# [PROBLEM]
Pull out every line below that holds the word "lines".
* * * *
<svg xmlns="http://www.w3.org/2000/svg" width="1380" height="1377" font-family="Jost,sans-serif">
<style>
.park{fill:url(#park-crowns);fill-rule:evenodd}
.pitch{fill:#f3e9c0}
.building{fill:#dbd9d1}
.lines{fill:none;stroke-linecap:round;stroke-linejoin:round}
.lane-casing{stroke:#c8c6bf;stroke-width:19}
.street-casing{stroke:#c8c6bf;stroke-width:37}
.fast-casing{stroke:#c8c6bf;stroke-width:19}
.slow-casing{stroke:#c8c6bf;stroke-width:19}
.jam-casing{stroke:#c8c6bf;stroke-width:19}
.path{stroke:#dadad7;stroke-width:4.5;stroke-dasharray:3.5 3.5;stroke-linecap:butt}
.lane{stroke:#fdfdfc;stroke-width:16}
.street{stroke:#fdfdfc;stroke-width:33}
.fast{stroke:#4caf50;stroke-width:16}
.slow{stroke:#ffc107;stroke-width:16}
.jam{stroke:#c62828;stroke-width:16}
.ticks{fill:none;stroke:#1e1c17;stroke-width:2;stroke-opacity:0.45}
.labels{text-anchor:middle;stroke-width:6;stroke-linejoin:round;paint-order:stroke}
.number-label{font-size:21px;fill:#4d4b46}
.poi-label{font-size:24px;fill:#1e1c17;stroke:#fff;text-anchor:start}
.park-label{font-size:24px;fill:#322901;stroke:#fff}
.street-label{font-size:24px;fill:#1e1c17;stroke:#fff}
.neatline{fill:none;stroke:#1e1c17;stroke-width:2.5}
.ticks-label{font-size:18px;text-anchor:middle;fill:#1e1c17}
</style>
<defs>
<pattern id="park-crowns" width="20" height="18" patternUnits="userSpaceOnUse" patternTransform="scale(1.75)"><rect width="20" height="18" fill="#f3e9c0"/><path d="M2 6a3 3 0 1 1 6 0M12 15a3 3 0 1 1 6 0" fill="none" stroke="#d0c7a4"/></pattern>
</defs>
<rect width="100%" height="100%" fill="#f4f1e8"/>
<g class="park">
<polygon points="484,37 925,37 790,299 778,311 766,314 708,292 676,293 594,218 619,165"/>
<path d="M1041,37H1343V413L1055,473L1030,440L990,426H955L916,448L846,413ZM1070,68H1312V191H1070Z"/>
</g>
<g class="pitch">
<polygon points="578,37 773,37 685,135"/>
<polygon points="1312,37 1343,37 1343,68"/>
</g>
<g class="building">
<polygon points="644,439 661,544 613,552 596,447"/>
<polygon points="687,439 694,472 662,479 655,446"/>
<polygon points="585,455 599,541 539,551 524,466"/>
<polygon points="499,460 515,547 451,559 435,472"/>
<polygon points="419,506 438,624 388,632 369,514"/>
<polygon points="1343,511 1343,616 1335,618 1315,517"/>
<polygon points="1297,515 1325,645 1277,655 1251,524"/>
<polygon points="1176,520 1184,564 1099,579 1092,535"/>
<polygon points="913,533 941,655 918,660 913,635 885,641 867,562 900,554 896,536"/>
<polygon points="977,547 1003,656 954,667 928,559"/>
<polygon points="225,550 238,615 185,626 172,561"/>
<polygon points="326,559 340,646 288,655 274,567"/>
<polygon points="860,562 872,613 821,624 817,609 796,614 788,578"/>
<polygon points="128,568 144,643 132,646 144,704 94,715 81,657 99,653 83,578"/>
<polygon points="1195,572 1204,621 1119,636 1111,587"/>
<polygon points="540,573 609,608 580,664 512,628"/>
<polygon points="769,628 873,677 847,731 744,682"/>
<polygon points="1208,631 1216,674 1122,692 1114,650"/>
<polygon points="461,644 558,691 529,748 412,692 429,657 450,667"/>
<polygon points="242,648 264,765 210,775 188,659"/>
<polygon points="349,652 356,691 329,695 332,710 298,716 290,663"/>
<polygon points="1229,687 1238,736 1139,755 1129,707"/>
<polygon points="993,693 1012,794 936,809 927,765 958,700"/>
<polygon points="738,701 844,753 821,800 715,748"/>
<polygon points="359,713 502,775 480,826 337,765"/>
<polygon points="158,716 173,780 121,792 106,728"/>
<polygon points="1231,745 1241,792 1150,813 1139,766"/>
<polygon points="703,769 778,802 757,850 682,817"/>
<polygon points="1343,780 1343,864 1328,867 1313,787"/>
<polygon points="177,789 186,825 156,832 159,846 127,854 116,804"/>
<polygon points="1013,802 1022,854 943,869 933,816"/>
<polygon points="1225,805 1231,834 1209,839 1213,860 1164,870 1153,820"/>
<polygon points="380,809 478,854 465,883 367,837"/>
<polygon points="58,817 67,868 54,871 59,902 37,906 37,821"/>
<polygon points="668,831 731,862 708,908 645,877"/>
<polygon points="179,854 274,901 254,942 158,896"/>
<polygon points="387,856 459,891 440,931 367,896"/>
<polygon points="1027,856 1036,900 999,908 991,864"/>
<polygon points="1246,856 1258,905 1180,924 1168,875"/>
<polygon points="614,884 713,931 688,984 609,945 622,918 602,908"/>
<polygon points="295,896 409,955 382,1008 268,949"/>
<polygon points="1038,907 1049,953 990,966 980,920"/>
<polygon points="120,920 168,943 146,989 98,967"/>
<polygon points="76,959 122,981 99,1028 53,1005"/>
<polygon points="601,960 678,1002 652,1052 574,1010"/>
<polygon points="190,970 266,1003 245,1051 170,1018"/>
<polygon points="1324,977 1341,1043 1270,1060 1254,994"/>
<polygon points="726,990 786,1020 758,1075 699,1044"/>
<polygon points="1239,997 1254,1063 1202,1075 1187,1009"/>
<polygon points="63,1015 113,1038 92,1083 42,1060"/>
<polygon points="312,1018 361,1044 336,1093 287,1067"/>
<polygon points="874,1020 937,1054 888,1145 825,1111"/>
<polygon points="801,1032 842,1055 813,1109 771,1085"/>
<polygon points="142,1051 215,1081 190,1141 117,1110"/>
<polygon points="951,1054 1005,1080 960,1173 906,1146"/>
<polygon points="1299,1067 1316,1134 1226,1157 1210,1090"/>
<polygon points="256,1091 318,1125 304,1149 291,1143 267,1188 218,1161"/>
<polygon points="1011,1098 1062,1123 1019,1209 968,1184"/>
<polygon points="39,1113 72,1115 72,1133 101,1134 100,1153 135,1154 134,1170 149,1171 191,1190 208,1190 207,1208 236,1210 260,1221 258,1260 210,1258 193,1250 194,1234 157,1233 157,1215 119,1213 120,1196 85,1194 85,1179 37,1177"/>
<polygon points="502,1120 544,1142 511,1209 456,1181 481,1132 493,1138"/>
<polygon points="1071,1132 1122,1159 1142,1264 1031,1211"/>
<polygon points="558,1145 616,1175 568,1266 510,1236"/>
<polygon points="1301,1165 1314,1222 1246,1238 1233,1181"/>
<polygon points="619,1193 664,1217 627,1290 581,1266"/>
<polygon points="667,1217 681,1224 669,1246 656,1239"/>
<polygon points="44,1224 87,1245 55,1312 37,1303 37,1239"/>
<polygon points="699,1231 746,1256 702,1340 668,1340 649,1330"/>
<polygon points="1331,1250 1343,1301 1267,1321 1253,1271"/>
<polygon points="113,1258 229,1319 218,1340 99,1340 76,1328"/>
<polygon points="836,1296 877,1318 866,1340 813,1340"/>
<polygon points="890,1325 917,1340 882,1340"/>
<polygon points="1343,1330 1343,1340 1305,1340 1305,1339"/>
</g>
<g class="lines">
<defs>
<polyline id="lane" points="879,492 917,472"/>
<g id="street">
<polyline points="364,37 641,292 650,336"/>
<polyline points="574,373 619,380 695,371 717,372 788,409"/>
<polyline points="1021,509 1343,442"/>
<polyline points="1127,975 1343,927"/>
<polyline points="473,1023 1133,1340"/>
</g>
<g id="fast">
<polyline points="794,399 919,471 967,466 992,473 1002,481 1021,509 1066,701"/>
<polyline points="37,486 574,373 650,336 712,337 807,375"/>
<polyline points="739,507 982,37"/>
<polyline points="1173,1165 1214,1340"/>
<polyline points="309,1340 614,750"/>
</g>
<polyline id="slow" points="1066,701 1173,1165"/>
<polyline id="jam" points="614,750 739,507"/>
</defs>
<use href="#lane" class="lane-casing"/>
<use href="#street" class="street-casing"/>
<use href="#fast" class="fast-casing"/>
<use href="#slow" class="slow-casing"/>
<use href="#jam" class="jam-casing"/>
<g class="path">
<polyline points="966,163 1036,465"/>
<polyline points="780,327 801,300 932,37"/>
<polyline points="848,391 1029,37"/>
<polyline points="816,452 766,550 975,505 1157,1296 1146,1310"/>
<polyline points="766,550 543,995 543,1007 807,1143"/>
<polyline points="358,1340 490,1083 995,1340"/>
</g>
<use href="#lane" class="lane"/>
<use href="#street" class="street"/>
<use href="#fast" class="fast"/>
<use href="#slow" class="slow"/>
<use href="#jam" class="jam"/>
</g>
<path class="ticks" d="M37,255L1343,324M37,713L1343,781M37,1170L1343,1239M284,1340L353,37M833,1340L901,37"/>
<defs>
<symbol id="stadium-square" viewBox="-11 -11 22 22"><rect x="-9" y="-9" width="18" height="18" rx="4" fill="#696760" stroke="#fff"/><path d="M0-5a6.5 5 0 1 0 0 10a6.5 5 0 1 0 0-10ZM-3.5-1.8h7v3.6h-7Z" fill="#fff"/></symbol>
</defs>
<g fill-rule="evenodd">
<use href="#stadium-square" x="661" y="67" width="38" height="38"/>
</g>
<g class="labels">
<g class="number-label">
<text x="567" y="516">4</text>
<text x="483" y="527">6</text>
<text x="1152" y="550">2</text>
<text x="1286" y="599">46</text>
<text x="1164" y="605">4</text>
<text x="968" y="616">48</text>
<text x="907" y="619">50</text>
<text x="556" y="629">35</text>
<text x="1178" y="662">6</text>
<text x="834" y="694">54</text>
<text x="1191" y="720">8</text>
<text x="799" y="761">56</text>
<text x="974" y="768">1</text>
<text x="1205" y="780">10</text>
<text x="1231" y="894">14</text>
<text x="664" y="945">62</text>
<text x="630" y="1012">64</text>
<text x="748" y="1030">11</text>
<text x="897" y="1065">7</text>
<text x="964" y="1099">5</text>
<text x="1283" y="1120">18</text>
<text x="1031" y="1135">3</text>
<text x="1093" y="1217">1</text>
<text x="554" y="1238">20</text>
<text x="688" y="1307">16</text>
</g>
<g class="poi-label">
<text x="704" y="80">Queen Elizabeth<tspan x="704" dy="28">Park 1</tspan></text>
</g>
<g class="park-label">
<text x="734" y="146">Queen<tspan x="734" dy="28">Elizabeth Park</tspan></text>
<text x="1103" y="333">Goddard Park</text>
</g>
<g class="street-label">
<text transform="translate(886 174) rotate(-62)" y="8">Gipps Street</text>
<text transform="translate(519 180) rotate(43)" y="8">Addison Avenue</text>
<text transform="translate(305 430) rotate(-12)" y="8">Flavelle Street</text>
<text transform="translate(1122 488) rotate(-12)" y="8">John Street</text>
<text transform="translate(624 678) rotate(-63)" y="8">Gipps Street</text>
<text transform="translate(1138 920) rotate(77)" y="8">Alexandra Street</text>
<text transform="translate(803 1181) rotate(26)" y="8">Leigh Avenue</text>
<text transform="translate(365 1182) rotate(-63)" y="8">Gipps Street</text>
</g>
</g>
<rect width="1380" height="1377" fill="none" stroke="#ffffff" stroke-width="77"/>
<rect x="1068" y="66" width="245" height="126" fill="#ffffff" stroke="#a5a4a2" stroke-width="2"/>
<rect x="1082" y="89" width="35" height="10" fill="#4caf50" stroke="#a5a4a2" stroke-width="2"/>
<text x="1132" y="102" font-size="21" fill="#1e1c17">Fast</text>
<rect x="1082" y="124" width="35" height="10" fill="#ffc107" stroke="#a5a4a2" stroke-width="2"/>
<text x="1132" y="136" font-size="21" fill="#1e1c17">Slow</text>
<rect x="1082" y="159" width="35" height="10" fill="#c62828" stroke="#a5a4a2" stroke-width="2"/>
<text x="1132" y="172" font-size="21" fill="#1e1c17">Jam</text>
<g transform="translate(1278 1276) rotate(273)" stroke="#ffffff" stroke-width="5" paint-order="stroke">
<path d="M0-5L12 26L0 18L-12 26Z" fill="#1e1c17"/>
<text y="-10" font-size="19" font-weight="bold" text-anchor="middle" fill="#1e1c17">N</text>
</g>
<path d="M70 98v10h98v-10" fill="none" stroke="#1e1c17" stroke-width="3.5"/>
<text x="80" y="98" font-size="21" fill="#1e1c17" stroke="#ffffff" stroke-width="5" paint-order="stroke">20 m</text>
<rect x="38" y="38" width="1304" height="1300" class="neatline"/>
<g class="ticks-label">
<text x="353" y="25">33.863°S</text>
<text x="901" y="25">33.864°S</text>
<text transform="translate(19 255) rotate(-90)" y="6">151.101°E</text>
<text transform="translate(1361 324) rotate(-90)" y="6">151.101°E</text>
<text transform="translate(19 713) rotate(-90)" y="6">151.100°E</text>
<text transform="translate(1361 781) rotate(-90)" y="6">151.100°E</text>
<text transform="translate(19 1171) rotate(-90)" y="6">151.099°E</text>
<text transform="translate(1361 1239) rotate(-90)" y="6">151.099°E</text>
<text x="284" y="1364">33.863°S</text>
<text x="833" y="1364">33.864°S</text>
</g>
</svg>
* * * *
# [RESPONSE]
.lines{fill:none;stroke-linecap:round;stroke-linejoin:round}
<g class="lines">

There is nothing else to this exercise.